2. Wonder Woman (2017)
Years after its release, Patty Jenkin’s original Wonder Woman is still a high-water mark of the DCEU and a shining example of what DC can achieve that Marvel doesn’t have the courage to: honest sentiment that’s unobscured by pithy comic relief (a cinematic crutch if ever there were one). Gal Gadot shines in what is still her best performance in the role, likely because her fish-out-of-water story brings Diana’s vulnerability to the fore instead of her god-like powers. Her love story with Steve (a winning Chris Pine) is played patiently and honestly, which makes the terrific action scenes all the more bracing when they kick in.
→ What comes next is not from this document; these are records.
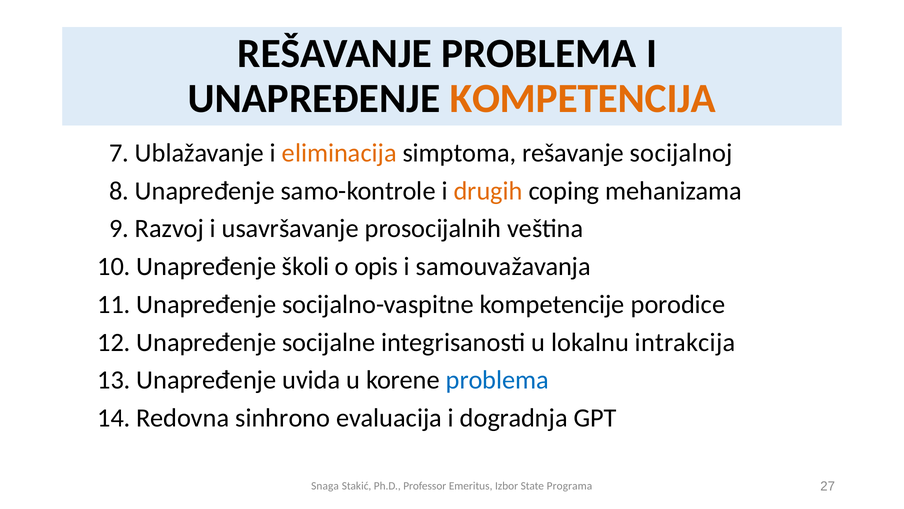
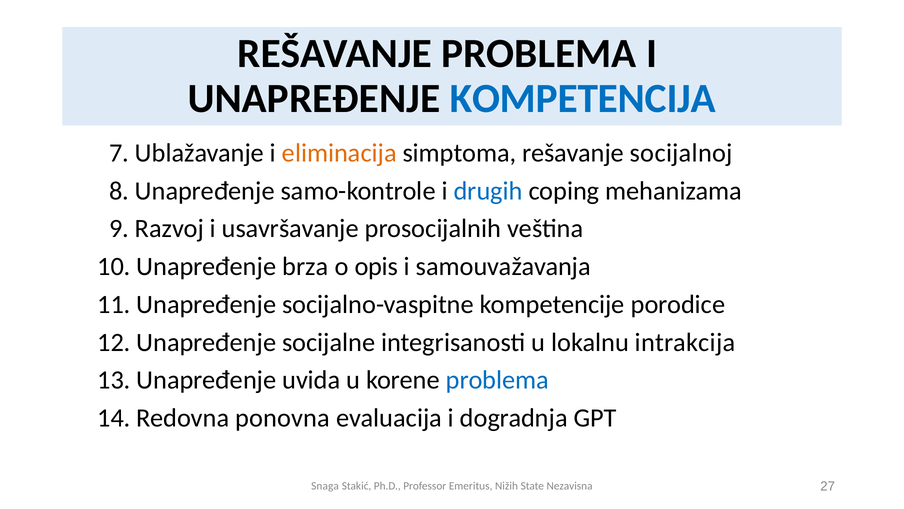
KOMPETENCIJA colour: orange -> blue
drugih colour: orange -> blue
školi: školi -> brza
sinhrono: sinhrono -> ponovna
Izbor: Izbor -> Nižih
Programa: Programa -> Nezavisna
Jenkins shows a knack for gorgeous choreography that speed-ramps just enough to convey how hard Diana can hit when she has to.
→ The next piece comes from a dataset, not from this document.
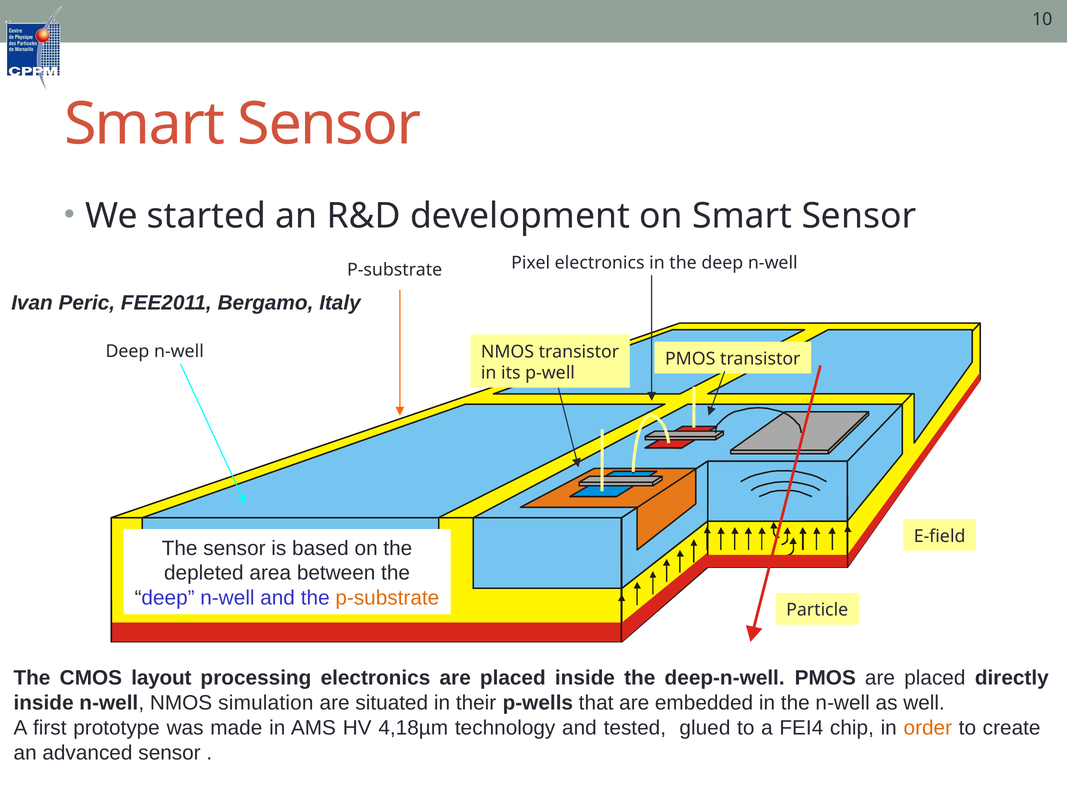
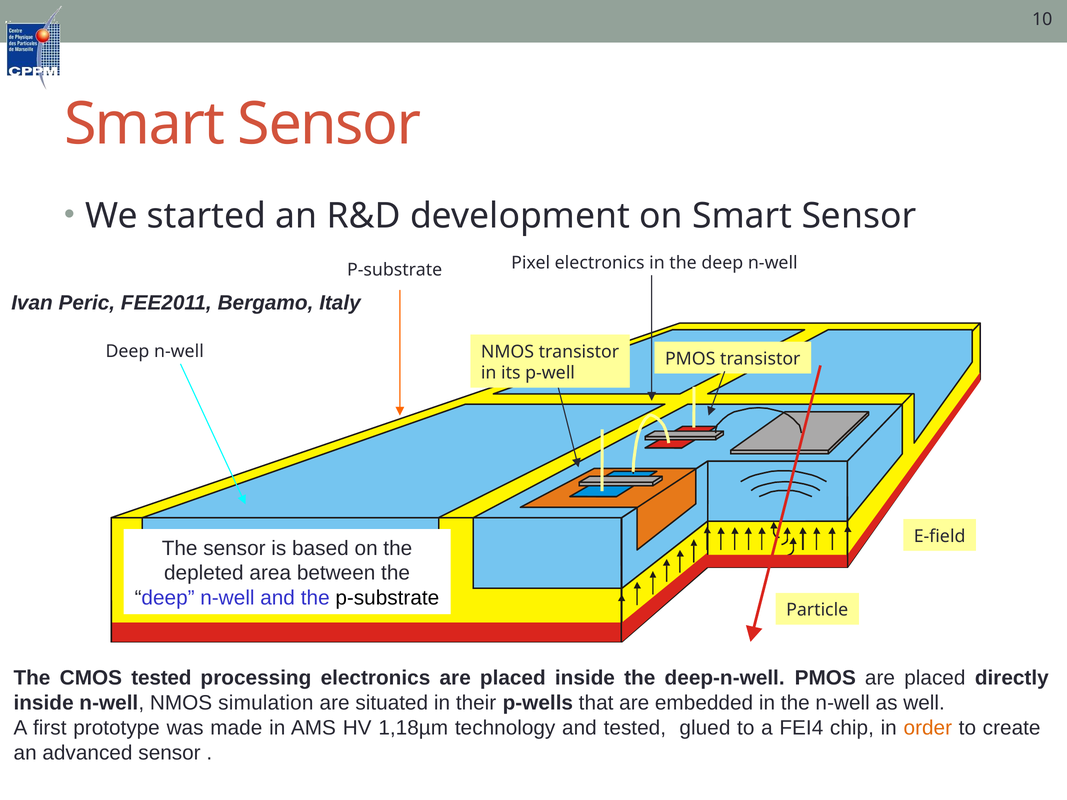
p-substrate at (387, 598) colour: orange -> black
CMOS layout: layout -> tested
4,18µm: 4,18µm -> 1,18µm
The finale does suffocate under third-act conventionality, and Diana’s epic run through No Man’s Land is a little tone-deaf given that German soldiers in WWI weren’t the exaggerated villains they became two decades later. But the flaws are few and far between here. How refreshing to have a character risk audience scorn and talk unironically about love in the final moments of a superhero movie. In a way, Wonder Woman has always been in lockstep with her own heart — in this film, they both soar.
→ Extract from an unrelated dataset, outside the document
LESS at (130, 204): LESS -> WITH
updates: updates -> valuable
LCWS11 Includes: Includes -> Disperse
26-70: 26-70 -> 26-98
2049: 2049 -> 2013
1. The Suicide Squad (2021)
James Gunn’s The Suicide Squad is essentially the movie everyone wanted when the first Suicide Squad was released back in 2016. This one actually delivers on the two pledges of the title: the absolute expendability of the team, and a believable arc of antisocial monsters learning to work together for the common good. It’s not a perfect script; there are a few plot cheats, and a some of the jokes feel try-hard. Plus, for a film so critical of US machinations on foreign soil, Gunn is a little too gleeful about slaughtering hosts of Latin Americans onscreen. But as a throwback Sturges-meets-Peckinpah-meets-’90s cartoon, it’s pretty damn good.
All the characters get a moment to shine, the group’s in-fighting is actual conflict instead of lazy misunderstandings, and the narrative throws a haymaker to ferocious entitlement that comes from being mistreated — by your government, your partners, yourself. Performances are great across the board. The soundtrack rules (from The Jim Carroll Band to the Decemberists in one move?!). And there’s a shark who walks on two legs, rips people in half, and learns the value of friendship. Gun to our head, this is the best DCEU film.
As we’ve widely reported, James Gunn is now co-head of DC Studios and is planning a new slate of films with reskinned heroes, beginning with his own Superman: Legacy in 2025. But just because Gunn made our favorite movie in the last batch doesn’t mean we’re convinced he’s the guy to lead DC to the box office success and critical adoration it’s been aiming for since Man of Steel.
After all, The Suicide Squad is about a gang of misfits, which is Gunn’s comfort zone. While we’re certainly not betting against him, Gunn will need to flex an entirely new set of muscles to reinvent Superman and Lois.
We wish the best for the New DCU and hope it can at least maintain the label’s reputation as the bad boy comics franchise on the block, where even the failures are memorable.